Kolejne gry z PlayStation 2 pojawią się na PlayStation 3 za sprawą usługi PSN. Tym razem jednak postawiono na mniej znane pozycje – wśród gier pojawią się Odin Sphere, GrimGrimoire, Ring of Red, God Hand, Maximo.
Sony planuje wrzucać coraz więcej gier z PS2 (oraz PSP) na PSN poszerzając znacznie tą i tak już ciekawą usługę. I powiem szczerze, że podoba mi się możliwość kupna wielu kultowych gier, szczególnie gier trudniej dostępnych, na usługach sieciowych.
Generalnie rzecz ujmując zarówno Sony jak i reszta developerów ma tutaj spore pole do popisu. Uwielbiam gry ze 128-bitów oraz sporo gier z PSP. PS3 oraz PSVita prezentują coraz więcej podobnych konwersji, które wyglądają soczyście. O ile, oczywiście podawane są w odpowiedniej cenie, nie mamy ich w swojej biblioteczce oraz sypnie się jakiś dodatków. Wiemy, że dostaniemy też Final Fantasy X HD, Muramase HD (wiem, że to z Wii), przypuszczalnie sporo gier w HD z PSP i od Square-Enix. Oczywiście nie wiemy czy będą jakieś znaczące różnice, ale IMO i tak warto czekać.
Przyznam, że mimo generalnego preferowania przez graczy Steam oraz Xbox Live uważam, że PSN jest oceniane niewłaściwie i za surowo. Powszechnie nielubiane Minisy to kopalnia perełek, Sony oferuje sporo ciekawych „ekskluzywów”, zaś sama usługa PlayStation Plus jest według mnie naprawdę udana. Nie brakuje mocnych, dużych, ciekawych gier, czy wspaniałych ponadczasowych klasyków z PSOne.

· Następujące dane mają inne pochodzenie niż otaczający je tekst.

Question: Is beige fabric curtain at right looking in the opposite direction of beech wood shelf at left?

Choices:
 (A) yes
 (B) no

Swoją drogą – zabawne, dziwne i świadczące dla mnie o dosyć średnim profesjonalizmie niektórych wielkich serwisów jest to, że recenzują gry z Virtual Console z Wii, nie recenzując gier z PSOne. Są wśród nich również serwisy, które nie posiadają recenzji tych gier z czasów PSXa. Dlaczego? Dlaczego warto celebrować wydawanie gier z 8 i 16-bitów, a zlewać fakt, że PSN oferuje za niewielkie pieniądze klasykę jRPGów? Dlaczego oceniać gry z 95 roku, ale już tych z 97 nie? Nie rozumiem.
Liczę również na konwersje gier Falcoma, zachodnie wydania Monster Huntera oraz kompilacje starszych gier z PSP w HD na PS3. Kieszonkowa konsolka Sony ma co pokazać, a w wielu grach dodatkowy analog okazałby się zbawieniem.
Samo PSN jest dobre. Tylko trzeba je mocniej odkrywać ;). Tak jak wielu graczy musiało odkryć GOG, XBIG czy przekonać się kiedyś tam do Steam.
A teraz dostaniemy na PSN również gry z PS2 w HD. Wysysanie kasy – tak. Niemiła zagrywka – faktycznie. Lecz przede wszystkim świetne gry. Chciałbym zobaczyć Okami HD, FF12 HD, Onimushe, Residenty z GameCube’a, gry Atlusa, Guilty Gear… i wiele, wiele innych. Cholera - era 128-bitów ma ZA DUŻO dobrych gier. A mi się jeszcze zachciewa konwersji. Eh, zdecydowany i stały w stosunku do tego tematu jestem niczym pogoda...
A jakie gry z PlayStation 2 oraz PSP Wy chcielibyście zobaczyć na PlayStation 3?